Extract to read –
────────────────

What do you do with land is so radioactive, you can’t live on it? Build a solar array.

Earlier this year, the Ukrainian government teased the idea of repurposing some of the roughly 400 square miles of radioactive land around the Chernobyl nuclear disaster site for a huge solar farm. Now, the plan’s snagged Chinese energy behemoth Golden Concord Holdings Limited (GCL).

The clean-energy company has signed up to develop a 1GW photovoltaic power plant in the Chernobyl exclusion zone. The plant will produce an equivalent amount of power as two coal-fueled plants, roughly enough energy to power 750,000 homes.

The site, with its large swath of unusable space and existing power infrastructure, is oddly perfect for a large solar array. “Its cheap land and abundant sunlight constitute a solid foundation for the project,” said Ostap Semerak, Ukraine’s minister of environment and natural resources, in a statement. “In addition, the remaining electric transmission facilities are ready for reuse.”

Construction is scheduled to kick off in 2017, with GCL leading the planning and providing panels. Another Chinese company, the state-owned China National Complete Engineering Corporation, will serve as general contractor.

Just last week, the world’s largest moving man-made object—a new radioactivity-containment structure—slid into place above Chernobyl’s corroding sarcophagus.

────────────────

Written task 1 –
Answer these from the Chernobyl solar article:
(a) About how many square miles of radioactive land surround the Chernobyl site?
(b) Roughly how many homes could the planned plant power?
(c) In what year is construction set to begin?
Written task 2 – Duplicate the part of the Chernobyl solar article between "The site, with" and "Chernobyl’s corroding sarcophagus.", inclusive.
The entries after this text come from a different source.

Stored records –

────────────────

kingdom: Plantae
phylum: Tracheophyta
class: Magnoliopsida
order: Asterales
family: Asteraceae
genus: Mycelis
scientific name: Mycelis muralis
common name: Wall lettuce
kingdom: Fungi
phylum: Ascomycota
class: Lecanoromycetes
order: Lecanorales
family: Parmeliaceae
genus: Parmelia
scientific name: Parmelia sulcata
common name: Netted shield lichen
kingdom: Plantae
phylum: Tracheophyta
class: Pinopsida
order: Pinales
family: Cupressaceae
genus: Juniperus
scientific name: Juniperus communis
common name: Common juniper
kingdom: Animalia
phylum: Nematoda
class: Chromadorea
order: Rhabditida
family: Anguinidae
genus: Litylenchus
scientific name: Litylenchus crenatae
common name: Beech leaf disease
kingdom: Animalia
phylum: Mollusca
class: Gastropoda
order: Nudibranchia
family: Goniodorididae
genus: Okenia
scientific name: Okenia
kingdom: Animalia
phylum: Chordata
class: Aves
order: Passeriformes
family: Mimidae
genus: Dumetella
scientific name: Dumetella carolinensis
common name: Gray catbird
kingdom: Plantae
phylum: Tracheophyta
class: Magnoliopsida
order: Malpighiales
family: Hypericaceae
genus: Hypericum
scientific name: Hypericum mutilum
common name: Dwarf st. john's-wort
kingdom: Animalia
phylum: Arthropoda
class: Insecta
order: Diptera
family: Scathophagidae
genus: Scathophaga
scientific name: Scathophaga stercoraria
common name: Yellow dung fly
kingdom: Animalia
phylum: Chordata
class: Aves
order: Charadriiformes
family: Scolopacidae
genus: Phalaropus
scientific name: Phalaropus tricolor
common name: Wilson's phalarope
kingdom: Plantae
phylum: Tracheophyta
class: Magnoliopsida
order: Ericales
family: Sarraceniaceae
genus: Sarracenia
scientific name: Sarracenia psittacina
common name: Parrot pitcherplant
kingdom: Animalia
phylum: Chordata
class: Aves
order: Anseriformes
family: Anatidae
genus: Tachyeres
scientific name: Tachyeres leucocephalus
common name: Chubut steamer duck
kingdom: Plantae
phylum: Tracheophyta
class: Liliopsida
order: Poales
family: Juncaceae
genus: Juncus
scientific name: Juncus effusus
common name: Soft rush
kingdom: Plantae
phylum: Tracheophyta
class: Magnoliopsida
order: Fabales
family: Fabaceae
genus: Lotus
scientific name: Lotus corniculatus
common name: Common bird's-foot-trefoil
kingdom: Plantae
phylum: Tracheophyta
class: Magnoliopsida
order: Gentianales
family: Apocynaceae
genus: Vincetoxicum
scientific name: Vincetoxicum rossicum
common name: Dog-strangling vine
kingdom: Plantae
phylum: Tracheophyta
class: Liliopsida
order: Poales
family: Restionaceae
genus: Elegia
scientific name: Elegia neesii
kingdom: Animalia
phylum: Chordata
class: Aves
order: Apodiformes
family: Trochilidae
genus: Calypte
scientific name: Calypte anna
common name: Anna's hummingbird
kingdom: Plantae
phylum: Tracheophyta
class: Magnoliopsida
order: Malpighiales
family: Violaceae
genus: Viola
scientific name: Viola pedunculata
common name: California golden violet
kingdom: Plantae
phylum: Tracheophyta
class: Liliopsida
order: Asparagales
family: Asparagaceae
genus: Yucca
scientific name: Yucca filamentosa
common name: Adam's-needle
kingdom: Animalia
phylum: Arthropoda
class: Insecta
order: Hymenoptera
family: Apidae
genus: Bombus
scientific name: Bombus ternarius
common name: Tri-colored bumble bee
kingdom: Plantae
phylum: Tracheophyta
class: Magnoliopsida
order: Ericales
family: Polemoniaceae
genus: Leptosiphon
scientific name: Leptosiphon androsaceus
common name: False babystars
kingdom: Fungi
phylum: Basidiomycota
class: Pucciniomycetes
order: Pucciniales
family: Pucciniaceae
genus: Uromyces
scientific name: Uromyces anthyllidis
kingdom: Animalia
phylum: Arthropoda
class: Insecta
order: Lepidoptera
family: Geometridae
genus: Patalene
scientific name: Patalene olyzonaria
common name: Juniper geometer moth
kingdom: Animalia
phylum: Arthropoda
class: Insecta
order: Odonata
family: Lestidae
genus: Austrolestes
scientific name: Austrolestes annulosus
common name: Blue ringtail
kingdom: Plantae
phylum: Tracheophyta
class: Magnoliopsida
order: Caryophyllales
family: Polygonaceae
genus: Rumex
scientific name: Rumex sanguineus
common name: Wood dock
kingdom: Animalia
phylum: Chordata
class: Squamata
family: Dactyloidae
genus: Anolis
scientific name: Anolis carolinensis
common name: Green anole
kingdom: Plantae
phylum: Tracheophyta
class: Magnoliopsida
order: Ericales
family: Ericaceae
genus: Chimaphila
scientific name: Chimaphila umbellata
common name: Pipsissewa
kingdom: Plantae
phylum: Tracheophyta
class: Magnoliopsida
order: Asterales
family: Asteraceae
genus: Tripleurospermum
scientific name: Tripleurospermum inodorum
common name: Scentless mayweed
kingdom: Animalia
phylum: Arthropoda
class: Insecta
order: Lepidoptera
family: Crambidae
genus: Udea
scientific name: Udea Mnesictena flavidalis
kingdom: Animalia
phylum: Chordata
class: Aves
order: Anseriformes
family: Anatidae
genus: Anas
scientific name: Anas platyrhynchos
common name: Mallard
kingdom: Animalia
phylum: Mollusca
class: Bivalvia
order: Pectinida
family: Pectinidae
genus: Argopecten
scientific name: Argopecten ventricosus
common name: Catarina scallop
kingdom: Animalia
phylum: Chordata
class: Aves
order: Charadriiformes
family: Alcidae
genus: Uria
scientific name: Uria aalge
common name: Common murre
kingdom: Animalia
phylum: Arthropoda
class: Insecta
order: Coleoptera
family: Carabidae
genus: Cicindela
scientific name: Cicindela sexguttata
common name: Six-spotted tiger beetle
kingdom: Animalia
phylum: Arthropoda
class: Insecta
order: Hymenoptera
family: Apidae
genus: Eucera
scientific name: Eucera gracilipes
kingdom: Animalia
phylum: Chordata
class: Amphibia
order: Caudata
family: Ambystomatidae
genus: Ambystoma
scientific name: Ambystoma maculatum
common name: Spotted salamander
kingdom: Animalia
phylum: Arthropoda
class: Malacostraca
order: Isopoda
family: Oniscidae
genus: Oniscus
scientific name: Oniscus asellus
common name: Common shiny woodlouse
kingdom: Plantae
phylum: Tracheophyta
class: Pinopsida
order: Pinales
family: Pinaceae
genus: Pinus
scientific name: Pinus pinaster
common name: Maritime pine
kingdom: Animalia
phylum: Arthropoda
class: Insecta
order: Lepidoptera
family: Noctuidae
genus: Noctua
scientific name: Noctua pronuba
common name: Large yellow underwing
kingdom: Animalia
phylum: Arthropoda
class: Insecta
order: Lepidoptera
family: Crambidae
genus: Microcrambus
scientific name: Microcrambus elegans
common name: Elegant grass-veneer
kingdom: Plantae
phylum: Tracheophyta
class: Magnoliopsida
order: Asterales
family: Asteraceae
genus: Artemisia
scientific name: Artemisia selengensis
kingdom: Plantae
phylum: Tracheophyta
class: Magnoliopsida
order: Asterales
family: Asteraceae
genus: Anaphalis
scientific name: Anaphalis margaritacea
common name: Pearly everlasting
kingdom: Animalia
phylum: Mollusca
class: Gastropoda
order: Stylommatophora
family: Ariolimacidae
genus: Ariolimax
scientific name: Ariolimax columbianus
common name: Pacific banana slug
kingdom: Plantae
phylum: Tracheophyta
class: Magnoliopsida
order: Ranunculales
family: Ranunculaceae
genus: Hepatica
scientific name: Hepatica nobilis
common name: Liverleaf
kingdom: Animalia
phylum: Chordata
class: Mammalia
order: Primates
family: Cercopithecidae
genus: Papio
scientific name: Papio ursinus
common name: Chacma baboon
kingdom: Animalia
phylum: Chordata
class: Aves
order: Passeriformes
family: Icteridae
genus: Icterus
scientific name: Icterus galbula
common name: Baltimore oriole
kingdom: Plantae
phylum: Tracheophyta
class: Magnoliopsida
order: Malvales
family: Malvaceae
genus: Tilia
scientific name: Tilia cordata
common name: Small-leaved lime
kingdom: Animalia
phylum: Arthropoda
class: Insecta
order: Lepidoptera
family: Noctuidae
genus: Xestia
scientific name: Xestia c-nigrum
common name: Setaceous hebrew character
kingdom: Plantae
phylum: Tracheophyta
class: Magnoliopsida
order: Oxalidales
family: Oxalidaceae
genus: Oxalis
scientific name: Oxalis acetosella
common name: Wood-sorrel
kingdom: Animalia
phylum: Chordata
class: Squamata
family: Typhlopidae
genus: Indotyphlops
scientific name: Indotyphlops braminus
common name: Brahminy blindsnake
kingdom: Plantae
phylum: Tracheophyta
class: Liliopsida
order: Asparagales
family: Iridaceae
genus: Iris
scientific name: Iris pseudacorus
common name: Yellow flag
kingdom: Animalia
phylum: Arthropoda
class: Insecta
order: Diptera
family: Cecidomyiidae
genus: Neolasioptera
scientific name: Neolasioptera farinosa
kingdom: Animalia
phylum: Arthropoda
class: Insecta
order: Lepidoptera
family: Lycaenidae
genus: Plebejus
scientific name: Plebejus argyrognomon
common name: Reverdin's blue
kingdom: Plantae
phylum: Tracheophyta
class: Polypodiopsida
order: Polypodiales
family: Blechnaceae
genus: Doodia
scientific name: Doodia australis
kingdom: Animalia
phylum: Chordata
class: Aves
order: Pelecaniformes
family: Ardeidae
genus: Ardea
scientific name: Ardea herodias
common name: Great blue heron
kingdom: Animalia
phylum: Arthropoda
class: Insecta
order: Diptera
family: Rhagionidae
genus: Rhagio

────────────────

Right answer 1 –
(a) Roughly 400 square miles
(b) Roughly 750,000 homes
(c) 2017

Right answer 2 –
The site, with its large swath of unusable space and existing power infrastructure, is oddly perfect for a large solar array. “Its cheap land and abundant sunlight constitute a solid foundation for the project,” said Ostap Semerak, Ukraine’s minister of environment and natural resources, in a statement. “In addition, the remaining electric transmission facilities are ready for reuse.”

Construction is scheduled to kick off in 2017, with GCL leading the planning and providing panels. Another Chinese company, the state-owned China National Complete Engineering Corporation, will serve as general contractor.

Just last week, the world’s largest moving man-made object—a new radioactivity-containment structure—slid into place above Chernobyl’s corroding sarcophagus.